Directions: How many lines of the records below contain the string "Highlight"? Reply with the number alone.

Material for this task:

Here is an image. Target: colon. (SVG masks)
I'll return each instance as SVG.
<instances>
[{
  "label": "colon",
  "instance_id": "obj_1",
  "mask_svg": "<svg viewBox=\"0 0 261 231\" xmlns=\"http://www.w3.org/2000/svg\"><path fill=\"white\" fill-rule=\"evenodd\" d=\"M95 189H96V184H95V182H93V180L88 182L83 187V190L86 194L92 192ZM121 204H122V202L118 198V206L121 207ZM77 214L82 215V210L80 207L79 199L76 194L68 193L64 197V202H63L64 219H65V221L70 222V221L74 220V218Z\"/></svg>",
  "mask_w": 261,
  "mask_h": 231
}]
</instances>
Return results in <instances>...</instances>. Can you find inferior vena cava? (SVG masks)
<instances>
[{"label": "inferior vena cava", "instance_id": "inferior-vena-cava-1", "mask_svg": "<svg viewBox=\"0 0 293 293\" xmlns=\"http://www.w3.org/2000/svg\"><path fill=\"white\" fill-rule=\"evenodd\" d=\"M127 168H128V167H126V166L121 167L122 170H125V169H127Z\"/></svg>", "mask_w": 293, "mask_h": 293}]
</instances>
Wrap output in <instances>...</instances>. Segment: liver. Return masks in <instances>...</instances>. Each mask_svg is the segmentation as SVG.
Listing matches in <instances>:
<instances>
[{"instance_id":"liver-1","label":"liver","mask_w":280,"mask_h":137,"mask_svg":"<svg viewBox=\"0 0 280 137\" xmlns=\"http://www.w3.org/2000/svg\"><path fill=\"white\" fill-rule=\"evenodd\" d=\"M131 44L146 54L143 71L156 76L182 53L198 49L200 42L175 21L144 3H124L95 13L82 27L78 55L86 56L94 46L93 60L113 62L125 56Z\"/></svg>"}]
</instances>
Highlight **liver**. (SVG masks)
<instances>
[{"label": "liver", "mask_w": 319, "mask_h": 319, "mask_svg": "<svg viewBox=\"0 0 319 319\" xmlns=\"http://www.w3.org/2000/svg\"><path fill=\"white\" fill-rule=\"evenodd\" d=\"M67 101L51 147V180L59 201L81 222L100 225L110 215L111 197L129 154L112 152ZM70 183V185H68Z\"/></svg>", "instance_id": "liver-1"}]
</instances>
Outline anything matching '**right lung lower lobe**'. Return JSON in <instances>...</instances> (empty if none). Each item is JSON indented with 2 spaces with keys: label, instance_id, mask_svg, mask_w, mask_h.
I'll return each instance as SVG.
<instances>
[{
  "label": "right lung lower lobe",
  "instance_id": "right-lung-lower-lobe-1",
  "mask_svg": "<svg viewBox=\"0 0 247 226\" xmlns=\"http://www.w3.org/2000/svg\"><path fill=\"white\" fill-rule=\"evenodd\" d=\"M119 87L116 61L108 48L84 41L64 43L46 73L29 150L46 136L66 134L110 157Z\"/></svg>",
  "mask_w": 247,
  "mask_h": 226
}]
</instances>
...
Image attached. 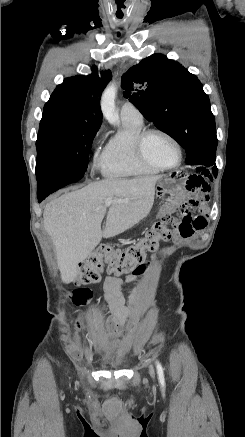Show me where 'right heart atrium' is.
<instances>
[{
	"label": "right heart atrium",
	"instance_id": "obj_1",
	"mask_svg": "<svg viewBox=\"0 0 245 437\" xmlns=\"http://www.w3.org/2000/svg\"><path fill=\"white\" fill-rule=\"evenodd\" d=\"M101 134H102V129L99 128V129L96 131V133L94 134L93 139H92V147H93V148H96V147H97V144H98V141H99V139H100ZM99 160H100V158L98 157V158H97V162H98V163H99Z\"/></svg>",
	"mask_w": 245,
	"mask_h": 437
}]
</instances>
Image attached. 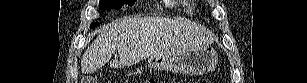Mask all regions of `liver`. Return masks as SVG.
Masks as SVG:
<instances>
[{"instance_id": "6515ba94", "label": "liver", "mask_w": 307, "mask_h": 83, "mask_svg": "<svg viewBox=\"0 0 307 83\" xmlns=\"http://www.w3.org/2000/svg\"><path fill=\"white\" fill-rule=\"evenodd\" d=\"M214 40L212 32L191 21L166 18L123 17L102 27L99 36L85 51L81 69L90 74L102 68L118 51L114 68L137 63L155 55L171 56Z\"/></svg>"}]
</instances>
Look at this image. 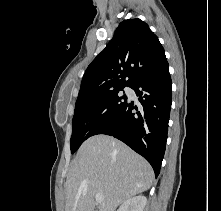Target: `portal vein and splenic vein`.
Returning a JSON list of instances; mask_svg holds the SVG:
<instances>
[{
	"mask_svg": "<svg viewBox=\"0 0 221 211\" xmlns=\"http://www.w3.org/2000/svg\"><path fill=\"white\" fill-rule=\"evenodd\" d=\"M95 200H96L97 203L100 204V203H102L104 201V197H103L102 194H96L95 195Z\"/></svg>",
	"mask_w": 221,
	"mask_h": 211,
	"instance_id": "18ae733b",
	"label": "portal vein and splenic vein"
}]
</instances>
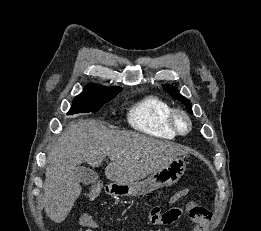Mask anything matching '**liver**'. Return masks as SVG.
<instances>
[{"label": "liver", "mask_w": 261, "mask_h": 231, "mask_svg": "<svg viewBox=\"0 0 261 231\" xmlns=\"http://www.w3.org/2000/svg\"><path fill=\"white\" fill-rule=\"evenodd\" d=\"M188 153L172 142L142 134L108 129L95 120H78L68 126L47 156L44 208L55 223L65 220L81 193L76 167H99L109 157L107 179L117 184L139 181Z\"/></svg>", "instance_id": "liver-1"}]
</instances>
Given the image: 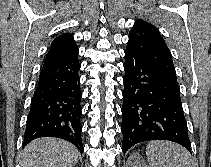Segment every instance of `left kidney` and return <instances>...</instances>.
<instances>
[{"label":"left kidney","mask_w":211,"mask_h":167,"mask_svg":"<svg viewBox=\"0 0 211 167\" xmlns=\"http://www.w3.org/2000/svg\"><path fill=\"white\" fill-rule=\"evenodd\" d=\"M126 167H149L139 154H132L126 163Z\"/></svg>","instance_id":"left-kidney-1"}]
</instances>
--
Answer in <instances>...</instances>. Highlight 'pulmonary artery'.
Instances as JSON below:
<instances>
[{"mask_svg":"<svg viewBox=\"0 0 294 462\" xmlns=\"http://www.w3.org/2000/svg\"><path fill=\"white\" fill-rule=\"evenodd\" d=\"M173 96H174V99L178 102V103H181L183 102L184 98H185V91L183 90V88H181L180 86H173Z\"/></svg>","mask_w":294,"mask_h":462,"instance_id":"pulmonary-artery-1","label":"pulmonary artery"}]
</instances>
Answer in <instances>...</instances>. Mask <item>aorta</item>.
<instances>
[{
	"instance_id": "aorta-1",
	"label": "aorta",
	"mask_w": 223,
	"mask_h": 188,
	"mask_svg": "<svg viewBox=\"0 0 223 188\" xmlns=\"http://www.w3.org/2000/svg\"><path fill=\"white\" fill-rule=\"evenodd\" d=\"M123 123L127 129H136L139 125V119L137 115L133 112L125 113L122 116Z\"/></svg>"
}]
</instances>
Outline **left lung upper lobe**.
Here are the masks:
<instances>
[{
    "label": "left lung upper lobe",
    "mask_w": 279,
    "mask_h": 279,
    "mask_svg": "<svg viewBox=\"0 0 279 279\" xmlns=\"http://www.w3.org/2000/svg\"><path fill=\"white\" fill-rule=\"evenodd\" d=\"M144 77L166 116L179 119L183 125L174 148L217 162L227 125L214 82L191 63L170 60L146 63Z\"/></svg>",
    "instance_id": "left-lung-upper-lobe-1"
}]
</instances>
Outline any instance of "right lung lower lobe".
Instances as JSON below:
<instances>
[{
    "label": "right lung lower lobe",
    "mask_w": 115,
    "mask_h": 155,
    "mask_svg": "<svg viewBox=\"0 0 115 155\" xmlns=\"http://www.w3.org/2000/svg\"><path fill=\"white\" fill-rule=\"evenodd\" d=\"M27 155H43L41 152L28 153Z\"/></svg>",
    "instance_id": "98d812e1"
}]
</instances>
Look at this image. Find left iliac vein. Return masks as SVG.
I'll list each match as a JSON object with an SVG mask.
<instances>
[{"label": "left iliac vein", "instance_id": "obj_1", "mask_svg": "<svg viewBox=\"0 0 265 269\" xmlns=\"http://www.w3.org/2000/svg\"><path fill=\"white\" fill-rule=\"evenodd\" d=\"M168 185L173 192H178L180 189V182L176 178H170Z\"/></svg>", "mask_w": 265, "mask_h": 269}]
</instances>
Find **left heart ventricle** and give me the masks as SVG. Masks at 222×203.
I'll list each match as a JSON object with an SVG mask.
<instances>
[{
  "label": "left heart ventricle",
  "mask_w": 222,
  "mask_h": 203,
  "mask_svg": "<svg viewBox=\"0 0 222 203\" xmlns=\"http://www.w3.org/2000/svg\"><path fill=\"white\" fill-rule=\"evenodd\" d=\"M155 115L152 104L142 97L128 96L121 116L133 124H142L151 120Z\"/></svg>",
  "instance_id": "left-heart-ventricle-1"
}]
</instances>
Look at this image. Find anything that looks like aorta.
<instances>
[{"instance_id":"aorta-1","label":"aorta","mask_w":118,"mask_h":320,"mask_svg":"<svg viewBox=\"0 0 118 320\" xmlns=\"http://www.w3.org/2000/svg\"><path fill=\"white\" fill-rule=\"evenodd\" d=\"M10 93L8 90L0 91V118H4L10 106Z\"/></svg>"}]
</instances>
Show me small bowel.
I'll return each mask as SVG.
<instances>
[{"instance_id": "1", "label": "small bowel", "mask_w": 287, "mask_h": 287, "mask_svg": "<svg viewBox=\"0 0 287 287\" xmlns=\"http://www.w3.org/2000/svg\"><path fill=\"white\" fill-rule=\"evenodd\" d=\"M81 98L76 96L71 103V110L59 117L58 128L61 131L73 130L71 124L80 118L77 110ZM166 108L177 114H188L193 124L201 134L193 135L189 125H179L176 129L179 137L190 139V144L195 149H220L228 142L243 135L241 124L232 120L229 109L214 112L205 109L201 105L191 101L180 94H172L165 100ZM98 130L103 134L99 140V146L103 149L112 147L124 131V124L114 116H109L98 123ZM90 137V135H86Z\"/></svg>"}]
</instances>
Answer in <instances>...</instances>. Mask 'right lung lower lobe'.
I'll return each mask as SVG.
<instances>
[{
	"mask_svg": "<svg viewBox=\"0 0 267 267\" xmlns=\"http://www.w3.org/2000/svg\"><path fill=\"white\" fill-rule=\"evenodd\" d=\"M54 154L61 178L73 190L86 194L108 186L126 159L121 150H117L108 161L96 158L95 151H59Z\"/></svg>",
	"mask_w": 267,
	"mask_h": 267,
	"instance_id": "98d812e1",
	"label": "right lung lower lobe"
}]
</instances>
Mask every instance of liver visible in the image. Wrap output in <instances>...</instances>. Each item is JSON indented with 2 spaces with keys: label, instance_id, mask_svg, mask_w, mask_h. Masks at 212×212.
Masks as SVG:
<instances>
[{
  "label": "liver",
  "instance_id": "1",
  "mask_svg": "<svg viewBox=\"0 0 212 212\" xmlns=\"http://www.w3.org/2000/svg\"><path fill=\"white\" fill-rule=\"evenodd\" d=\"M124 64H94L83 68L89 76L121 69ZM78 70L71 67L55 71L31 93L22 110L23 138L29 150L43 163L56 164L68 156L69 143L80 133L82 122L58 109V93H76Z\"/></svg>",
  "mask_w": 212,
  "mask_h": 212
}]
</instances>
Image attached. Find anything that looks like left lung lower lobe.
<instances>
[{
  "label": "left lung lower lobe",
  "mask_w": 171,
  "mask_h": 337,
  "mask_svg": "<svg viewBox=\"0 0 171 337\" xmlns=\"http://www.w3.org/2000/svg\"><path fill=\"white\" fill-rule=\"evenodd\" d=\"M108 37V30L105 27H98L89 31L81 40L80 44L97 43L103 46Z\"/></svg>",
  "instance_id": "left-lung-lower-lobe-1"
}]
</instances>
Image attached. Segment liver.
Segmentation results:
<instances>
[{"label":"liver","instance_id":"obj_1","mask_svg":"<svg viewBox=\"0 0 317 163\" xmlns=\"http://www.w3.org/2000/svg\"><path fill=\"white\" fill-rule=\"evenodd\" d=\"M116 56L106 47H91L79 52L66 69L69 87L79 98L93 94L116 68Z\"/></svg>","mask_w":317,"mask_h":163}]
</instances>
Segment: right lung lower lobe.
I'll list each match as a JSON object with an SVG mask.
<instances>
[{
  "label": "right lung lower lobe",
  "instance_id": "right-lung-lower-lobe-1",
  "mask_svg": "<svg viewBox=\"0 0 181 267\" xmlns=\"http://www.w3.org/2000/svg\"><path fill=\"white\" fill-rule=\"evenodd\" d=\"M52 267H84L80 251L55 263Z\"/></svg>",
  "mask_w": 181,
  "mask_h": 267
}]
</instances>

Solution to this problem: 2